▶ [What you should do]: When you reach the line in the listing below that contains "また、インクを直接Tシャツに刷り込みますので、発色がいいで", begin returning lines exactly as written, and stop after the line that contains "zapsaná v obchodním". Return no other lines.

###

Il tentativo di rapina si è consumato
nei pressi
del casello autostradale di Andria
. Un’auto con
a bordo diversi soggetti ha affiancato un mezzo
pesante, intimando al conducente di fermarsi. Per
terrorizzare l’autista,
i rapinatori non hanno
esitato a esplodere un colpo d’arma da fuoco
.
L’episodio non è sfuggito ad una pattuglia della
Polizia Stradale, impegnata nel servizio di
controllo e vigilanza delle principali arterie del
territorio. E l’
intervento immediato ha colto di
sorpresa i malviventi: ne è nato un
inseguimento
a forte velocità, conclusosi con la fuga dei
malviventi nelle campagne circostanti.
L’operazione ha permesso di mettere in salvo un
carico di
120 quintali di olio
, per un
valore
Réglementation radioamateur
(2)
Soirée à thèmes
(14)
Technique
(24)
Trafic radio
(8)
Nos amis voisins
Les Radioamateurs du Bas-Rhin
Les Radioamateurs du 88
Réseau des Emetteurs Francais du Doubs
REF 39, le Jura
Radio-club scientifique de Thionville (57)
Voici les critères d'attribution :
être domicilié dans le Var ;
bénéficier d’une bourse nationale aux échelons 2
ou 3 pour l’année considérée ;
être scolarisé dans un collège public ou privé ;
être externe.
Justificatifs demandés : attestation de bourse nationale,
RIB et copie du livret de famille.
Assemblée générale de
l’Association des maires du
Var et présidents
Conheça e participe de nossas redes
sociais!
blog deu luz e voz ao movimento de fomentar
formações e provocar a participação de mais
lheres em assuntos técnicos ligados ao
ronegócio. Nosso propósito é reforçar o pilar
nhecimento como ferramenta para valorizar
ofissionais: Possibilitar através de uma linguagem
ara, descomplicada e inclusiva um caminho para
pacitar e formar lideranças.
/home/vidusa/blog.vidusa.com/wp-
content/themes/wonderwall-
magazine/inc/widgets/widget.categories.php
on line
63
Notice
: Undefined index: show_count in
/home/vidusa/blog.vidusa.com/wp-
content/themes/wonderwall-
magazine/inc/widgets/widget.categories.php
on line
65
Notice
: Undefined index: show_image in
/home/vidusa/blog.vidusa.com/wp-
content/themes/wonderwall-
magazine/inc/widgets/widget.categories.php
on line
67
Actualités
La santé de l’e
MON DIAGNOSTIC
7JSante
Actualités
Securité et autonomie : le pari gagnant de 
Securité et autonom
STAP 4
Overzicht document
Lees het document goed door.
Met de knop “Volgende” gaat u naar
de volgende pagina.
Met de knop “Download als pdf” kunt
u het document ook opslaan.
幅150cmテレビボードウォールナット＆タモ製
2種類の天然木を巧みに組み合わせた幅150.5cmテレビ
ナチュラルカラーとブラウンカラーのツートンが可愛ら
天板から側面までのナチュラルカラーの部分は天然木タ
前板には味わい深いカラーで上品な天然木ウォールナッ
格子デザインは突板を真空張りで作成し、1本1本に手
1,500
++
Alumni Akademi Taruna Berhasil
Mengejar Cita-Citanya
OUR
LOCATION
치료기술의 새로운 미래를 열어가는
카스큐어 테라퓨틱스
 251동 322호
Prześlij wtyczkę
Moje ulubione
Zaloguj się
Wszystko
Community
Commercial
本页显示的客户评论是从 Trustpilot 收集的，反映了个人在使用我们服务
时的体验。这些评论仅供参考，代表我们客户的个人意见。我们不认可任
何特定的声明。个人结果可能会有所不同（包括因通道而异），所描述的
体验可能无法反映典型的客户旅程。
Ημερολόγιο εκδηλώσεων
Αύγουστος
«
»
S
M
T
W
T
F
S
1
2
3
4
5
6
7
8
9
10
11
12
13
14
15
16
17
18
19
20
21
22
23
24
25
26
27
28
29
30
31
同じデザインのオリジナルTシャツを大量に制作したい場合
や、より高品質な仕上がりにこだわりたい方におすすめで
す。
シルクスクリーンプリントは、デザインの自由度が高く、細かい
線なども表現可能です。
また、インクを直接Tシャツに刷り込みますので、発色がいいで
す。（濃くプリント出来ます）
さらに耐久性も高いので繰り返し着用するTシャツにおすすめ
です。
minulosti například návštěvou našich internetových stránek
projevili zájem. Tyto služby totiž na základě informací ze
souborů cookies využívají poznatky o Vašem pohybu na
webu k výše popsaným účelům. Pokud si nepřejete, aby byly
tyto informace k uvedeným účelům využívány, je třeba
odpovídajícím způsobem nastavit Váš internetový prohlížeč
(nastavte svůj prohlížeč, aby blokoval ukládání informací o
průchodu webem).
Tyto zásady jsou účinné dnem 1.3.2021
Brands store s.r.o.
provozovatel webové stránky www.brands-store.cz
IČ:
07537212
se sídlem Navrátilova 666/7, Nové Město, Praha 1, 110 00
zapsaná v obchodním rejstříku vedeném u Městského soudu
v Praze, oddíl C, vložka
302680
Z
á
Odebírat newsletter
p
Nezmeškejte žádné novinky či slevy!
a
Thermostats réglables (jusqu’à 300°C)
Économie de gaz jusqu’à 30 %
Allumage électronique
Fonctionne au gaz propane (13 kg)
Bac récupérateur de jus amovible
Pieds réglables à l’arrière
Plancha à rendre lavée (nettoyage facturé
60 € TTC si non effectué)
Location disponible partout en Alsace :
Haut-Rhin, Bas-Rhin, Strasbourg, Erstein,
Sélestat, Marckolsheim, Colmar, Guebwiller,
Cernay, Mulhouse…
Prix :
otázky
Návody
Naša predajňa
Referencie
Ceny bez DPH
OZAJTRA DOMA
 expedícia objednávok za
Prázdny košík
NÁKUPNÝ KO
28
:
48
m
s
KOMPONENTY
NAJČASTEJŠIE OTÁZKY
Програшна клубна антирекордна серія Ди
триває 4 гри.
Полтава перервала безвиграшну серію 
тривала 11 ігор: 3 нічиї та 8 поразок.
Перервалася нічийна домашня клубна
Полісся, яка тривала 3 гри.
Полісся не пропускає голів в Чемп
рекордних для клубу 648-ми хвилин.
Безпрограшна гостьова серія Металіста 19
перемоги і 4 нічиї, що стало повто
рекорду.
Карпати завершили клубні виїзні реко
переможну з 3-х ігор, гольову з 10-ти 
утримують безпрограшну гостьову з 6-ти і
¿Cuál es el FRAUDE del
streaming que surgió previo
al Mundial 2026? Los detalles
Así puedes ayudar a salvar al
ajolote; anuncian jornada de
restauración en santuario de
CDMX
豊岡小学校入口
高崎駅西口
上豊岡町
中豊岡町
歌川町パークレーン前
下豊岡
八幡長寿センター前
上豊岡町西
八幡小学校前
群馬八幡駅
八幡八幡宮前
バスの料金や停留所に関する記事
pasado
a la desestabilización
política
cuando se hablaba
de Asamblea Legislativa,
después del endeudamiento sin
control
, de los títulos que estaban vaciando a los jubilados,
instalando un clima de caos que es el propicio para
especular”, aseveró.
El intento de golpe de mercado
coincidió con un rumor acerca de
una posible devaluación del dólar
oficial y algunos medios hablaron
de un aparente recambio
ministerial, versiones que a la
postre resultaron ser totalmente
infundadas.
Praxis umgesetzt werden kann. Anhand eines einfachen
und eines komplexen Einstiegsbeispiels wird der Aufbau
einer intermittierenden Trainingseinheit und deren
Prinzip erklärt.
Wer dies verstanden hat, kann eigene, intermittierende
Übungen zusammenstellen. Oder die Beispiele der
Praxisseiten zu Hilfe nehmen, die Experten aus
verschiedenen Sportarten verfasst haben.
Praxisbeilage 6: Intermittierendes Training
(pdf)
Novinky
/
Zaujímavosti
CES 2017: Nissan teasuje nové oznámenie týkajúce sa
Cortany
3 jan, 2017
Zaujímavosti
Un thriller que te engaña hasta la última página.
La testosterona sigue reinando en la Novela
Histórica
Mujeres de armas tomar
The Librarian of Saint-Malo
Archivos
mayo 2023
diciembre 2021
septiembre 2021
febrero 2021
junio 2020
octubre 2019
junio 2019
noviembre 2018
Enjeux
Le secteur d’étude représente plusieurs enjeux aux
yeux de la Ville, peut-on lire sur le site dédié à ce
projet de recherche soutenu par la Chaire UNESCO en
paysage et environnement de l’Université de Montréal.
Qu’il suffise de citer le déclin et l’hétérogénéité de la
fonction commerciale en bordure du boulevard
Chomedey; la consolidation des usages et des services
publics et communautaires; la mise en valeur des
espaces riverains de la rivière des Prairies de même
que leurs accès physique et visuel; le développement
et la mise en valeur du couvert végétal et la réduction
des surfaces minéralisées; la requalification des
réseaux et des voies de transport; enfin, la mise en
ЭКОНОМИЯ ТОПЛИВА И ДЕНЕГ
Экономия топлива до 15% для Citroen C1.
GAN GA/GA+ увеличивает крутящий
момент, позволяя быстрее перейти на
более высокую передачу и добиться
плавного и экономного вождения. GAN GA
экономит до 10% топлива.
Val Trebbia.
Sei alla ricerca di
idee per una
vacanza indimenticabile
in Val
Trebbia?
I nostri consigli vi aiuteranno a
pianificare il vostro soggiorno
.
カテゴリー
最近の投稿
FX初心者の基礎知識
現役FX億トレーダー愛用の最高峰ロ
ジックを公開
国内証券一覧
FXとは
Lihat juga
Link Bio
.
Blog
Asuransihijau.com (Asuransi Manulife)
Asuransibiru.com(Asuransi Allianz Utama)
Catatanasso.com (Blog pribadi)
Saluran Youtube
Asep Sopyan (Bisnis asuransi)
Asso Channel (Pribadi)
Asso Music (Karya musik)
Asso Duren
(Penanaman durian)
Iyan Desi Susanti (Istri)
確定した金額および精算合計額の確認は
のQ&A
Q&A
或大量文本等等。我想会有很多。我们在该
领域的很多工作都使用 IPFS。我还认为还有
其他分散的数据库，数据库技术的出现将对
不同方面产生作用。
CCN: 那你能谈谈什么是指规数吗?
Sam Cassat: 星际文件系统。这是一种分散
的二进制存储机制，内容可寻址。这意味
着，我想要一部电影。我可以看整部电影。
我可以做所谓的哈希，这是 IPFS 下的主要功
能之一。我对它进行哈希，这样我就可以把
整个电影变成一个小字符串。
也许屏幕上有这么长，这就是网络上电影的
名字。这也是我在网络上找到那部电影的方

###

▶ [Task response]:
また、インクを直接Tシャツに刷り込みますので、発色がいいで
す。（濃くプリント出来ます）
さらに耐久性も高いので繰り返し着用するTシャツにおすすめ
です。
minulosti například návštěvou našich internetových stránek
projevili zájem. Tyto služby totiž na základě informací ze
souborů cookies využívají poznatky o Vašem pohybu na
webu k výše popsaným účelům. Pokud si nepřejete, aby byly
tyto informace k uvedeným účelům využívány, je třeba
odpovídajícím způsobem nastavit Váš internetový prohlížeč
(nastavte svůj prohlížeč, aby blokoval ukládání informací o
průchodu webem).
Tyto zásady jsou účinné dnem 1.3.2021
Brands store s.r.o.
provozovatel webové stránky www.brands-store.cz
IČ:
07537212
se sídlem Navrátilova 666/7, Nové Město, Praha 1, 110 00
zapsaná v obchodním rejstříku vedeném u Městského soudu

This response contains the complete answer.